The following table summarizes the Company's PRSU activity for the three months ended March 31, 2023:
| | | | | | | | | | | |
| Awards | | Weighted-Average Grant Date Fair Value |
Unvested at December 31, 2022 | 497,940 | | | $ | 8.32 | |
Granted | 237,994 | | | 11.71 | |
Performance factor adjustment(1) | 32,327 | | | 4.29 | |
Vested | (121,827) | | | 4.29 | |
Forfeited | — | | | — | |
Unvested at March 31, 2023 | 646,434 | | | $ | 10.12 | |
(1) Performance-based awards covering the three year period ended December 31, 2022 were paid out in the first quarter of 2023. The performance factor during the measurement period used to determine compensation payouts was 136.13% of the pre-defined metric target.
Market-Based Awards
The vesting of the Company's market-based RSU (“MRSUs”) was contingent upon the Company’s closing price of a share of the Company's common stock on the Nasdaq Capital market, or such other applicable principal securities exchange or quotation system, achieving at least $18.00 over a period of eighty consecutive trading days during the three-year period commencing on August 1, 2018 and concluding on July 31, 2021. On September 4, 2020, the Compensation Committee of the Board of Directors of the Company approved amendments to modify the MRSUs to extend the measurement period to July 16, 2022. In
addition to the market performance-based vesting condition, the vesting of such restricted stock unit was subject to continued employment from August 1, 2017 through the later of July 31, 2019 or the date on which the Compensation Committee certifies the achievement of the performance goal. The Company accounted for this amendment as a Type I modification and recognized approximately $0.2 million of incremental stock-based compensation expense over 1.26 years from the modification date based on an updated Monte Carlo simulation model. These awards expired on July 16, 2022 as the MRSU award market condition was not achieved.

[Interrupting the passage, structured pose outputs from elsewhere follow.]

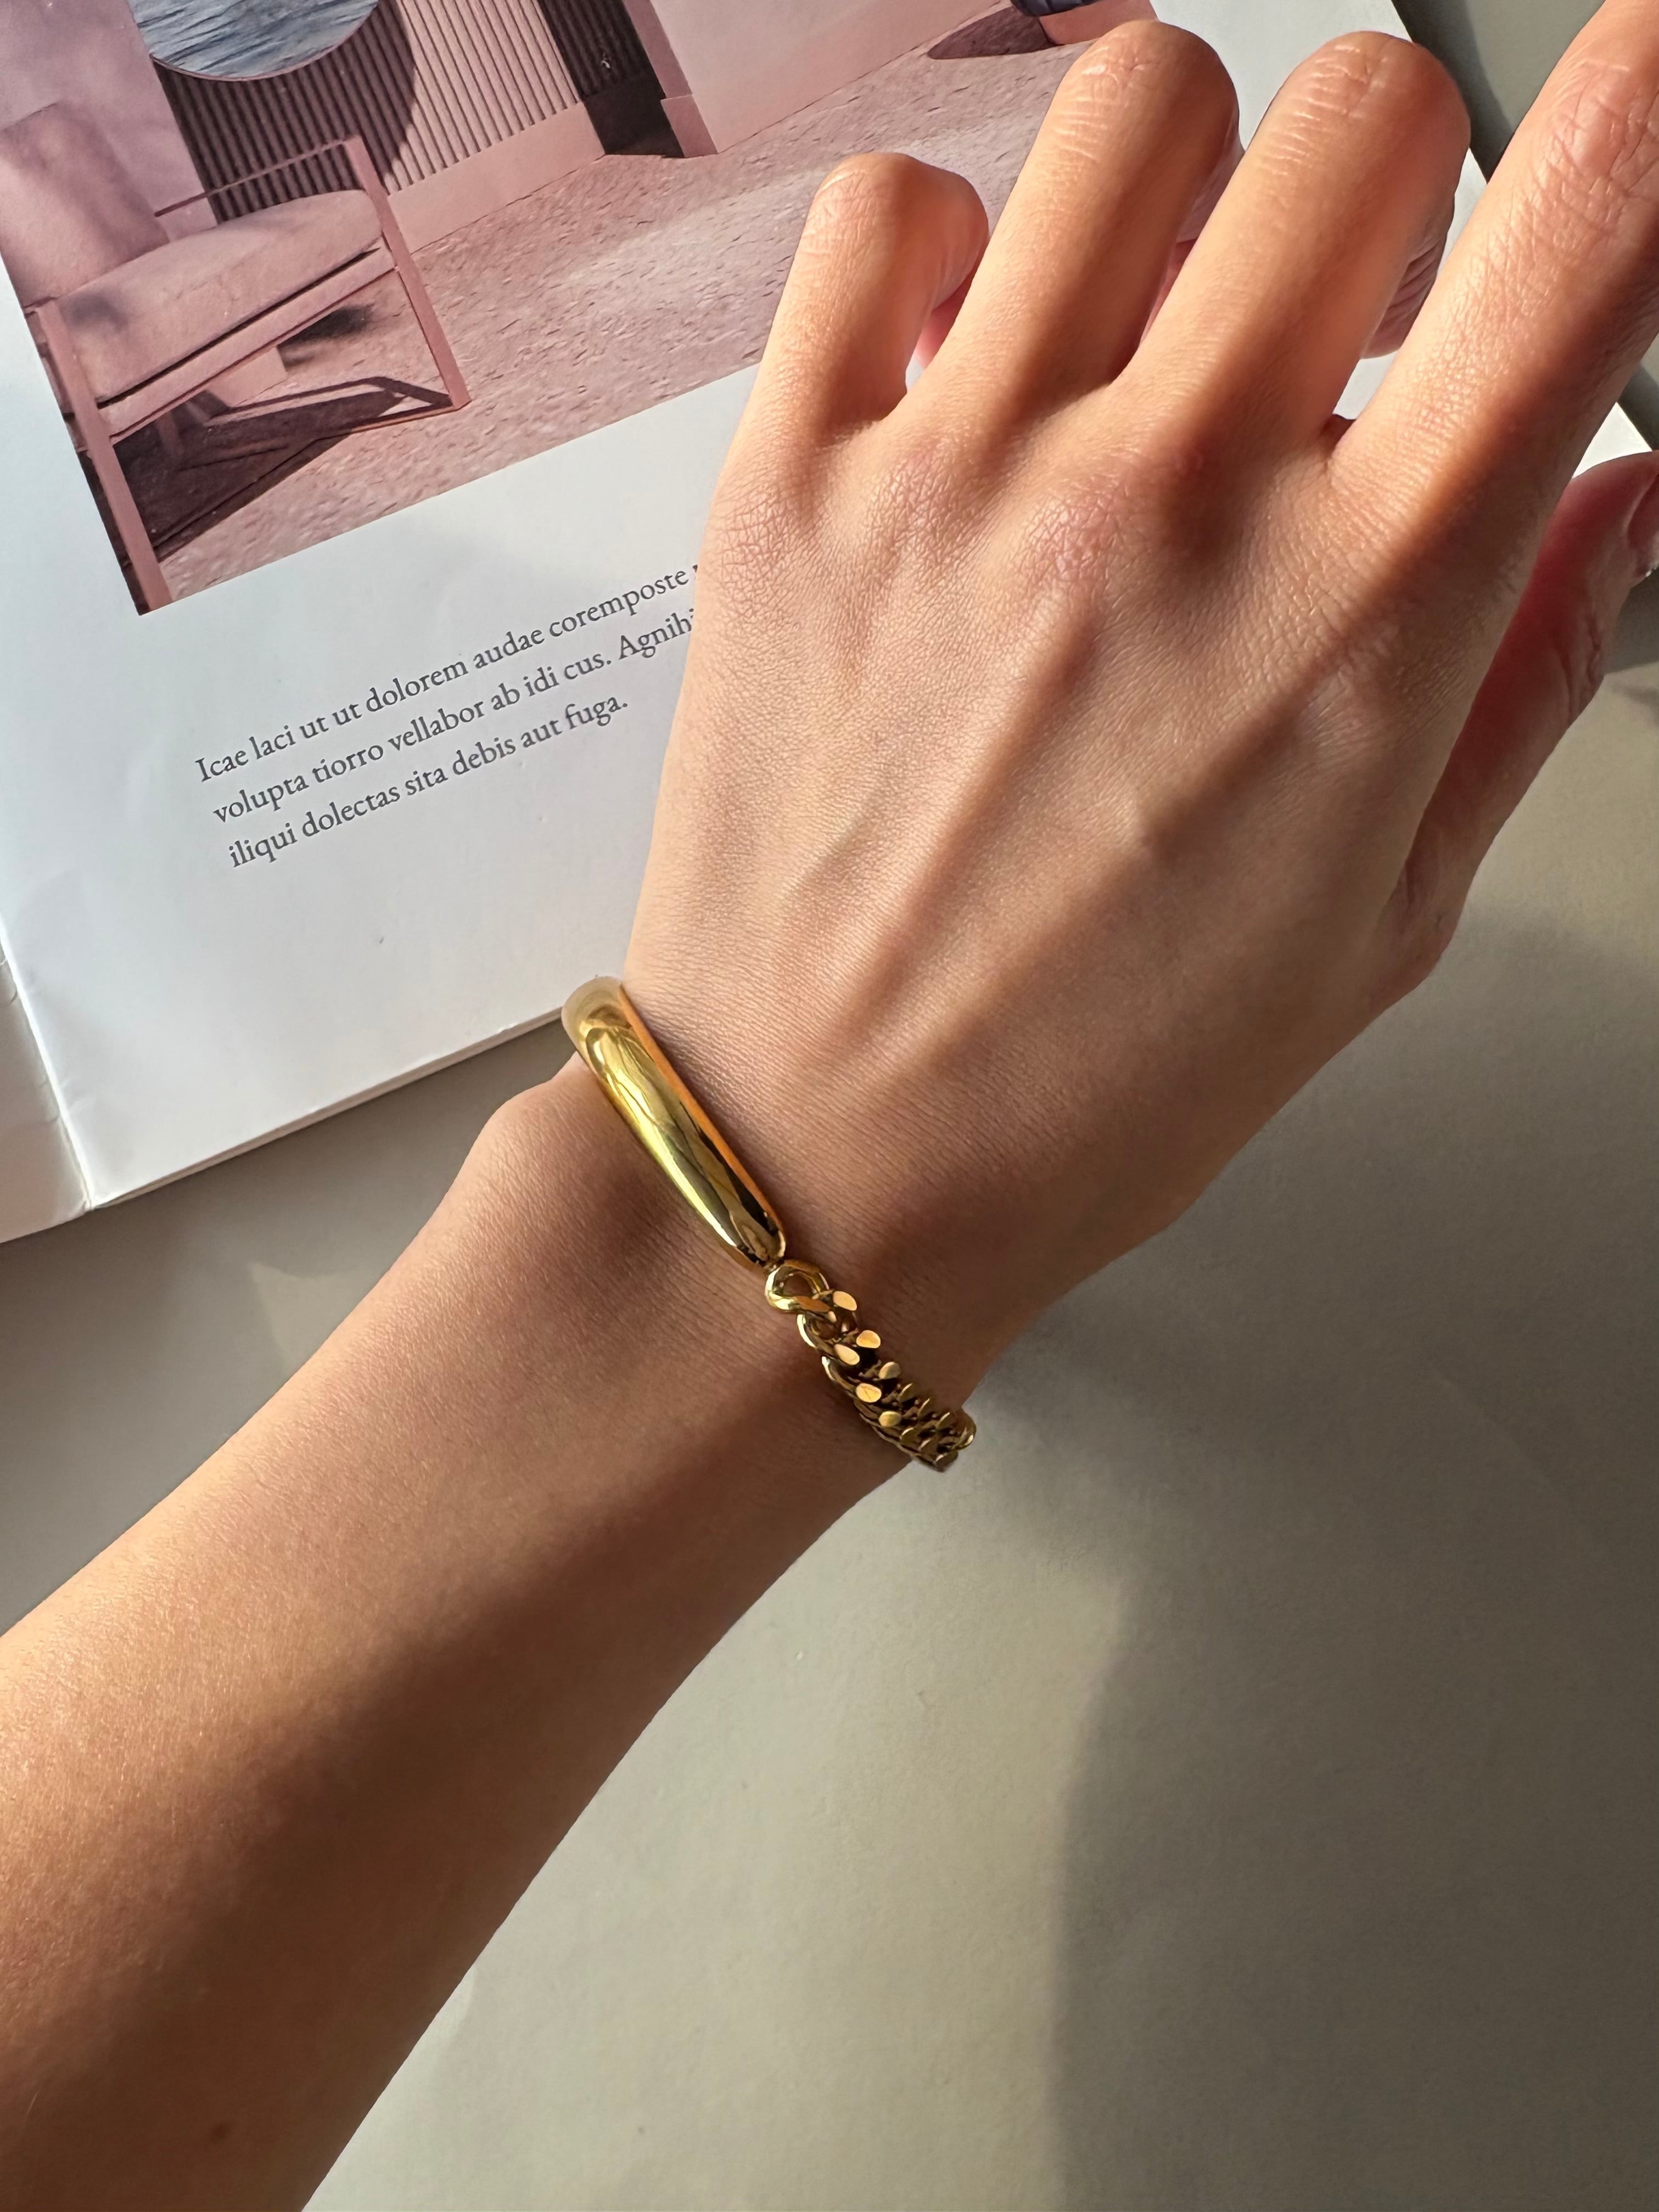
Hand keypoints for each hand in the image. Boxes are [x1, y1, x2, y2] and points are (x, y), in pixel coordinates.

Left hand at [625, 8, 1658, 1399]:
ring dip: (1186, 185)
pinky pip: (889, 211)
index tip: (1627, 101)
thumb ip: (1522, 682)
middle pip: (1357, 115)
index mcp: (1360, 617)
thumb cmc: (1090, 1082)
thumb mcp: (1376, 918)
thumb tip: (1625, 503)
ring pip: (1134, 107)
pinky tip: (976, 365)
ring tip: (1151, 326)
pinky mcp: (794, 483)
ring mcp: (966, 475)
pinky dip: (948, 246)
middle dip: (1389, 184)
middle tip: (1339, 319)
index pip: (1576, 234)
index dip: (1637, 116)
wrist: (821, 1158)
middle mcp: (1171, 504)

Stock-Based Compensation Expense
Total recognized stock-based compensation expense amounted to $1.1 million and $0.6 million for the three months ended March 31, 2023 and 2022, respectively. The aggregate fair value as of the vest date of RSUs that vested during the three months ended March 31, 2023 and 2022 was $3.3 million and $1.1 million, respectively. Total unrecognized stock-based compensation expense related to unvested RSUs which are probable of vesting was $6.2 million at March 31, 2023. These costs are expected to be recognized over a weighted average period of 2 years.